Los críticos de arte lo relegan a la “historieta” como cultivador de un
subgénero. Los historietistas, sin entender mucho, lo entienden como un
dibujante pretencioso, complicado. A dos aguas, el dibujante uruguayo,
sin mirar demasiado a los costados, fue realizando una producción tan
vasta como rica en sugerencias. Y quizás, en ambos terrenos, la plástica
y la historieta, fue más lejos de lo que muchos imaginan, con las
contradicciones de cualquier individuo contemporáneo.

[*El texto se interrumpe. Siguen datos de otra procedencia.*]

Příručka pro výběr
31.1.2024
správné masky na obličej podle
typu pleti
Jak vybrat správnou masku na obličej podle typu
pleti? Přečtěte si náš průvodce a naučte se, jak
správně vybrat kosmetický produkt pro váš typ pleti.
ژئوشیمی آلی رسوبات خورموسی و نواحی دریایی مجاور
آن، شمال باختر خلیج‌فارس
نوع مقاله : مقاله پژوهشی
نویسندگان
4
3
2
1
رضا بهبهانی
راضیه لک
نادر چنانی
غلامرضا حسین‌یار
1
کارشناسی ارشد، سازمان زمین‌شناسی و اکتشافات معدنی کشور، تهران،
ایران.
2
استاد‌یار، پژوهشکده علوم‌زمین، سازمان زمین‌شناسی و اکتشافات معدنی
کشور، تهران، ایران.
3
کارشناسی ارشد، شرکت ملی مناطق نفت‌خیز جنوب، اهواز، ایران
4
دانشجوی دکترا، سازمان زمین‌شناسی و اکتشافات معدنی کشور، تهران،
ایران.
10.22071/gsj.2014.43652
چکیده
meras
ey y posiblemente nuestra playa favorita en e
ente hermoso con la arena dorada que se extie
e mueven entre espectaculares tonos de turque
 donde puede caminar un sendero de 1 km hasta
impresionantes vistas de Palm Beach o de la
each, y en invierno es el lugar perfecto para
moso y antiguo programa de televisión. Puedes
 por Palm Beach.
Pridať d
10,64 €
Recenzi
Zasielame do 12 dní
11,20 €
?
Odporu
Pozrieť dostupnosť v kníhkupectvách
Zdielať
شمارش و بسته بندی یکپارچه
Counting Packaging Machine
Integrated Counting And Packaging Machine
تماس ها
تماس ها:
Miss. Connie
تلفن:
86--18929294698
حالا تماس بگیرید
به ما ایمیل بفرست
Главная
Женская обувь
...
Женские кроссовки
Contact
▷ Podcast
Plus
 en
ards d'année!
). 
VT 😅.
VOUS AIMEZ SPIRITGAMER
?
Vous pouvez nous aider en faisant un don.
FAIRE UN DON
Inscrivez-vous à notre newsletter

Estas contradicciones se expresan en el reportaje que van a leer a
continuación. Esa conversación con el dibujante comenzó hace un año en
Lobos, un sábado por la tarde, durante la Segunda Muestra de Humor e
Historietas de esa comuna, en un bar frente a la Municipalidad. Allí,
entre café y café, mientras anochecía, fuimos cambiando casetes hasta
quedarnos sin ellos. Algunos meses más tarde la conversación continuaba
en Haedo, en la casa del entrevistado. Ahora, al releer una parte de esa
conversación, tenemos la impresión de que aún no terminamos de conversar
con él. Tal vez esa conversación tenga una sola continuidad: la lectura
de su obra, viñeta por viñeta. Quienes recorren esta obra, con fundado
motivo, coincidirán con nosotros en que una charla, por extensa que sea,
nunca explica demasiado acerca de los resortes explícitos o íntimos de
un creador.
Hablar con Alberto Breccia, no obstante, es una experiencia importante.
Y una vez que uno horadó su caparazón huraña, uno se da cuenta que está
delante de un hombre que sabe mucho más allá de la técnica, que está
metido hasta los huesos en el duro oficio de vivir. En esas charlas
tocamos con prolija pasión de fanáticos del género cada uno de sus
personajes, cada uno de los momentos en que fueron rodados. Para la
transcripción de la charla, sin embargo, acometimos una justa como
operativa depuración. Y nos limitamos a registrar todo lo referido a la
vida de Alberto Breccia, pensando que lo anecdótico y lo estrictamente
biográfico era más importante. De ese relato, como era previsible,
surgen ciertas reflexiones del autor. El lector advertirá las
contradicciones que mencionábamos antes. Esas contradicciones, juzgamos,
son las que nos importa subrayar. Porque creemos que es en esas
contradicciones, en esa oscuridad, donde se cifra nuevamente, con
intensidad, la condición del artista de nuestro tiempo. “El arte nada
enseña como no sea la significación de la vida”, escribía en La
Sabiduría del Corazón, Henry Miller. Y también: “La gran obra ha de ser
inevitablemente oscura, excepto para un puñado de hombres, para aquellos
que, como el mismo autor, están iniciados en los misterios. La
comunicación entonces resulta secundaria; lo importante es la
perpetuación. Y para esto sólo es necesario un buen lector.”
La obra del uruguayo Alberto Breccia, lobo estepario del arte del siglo
veinte, tiene garantizada su perpetuidad.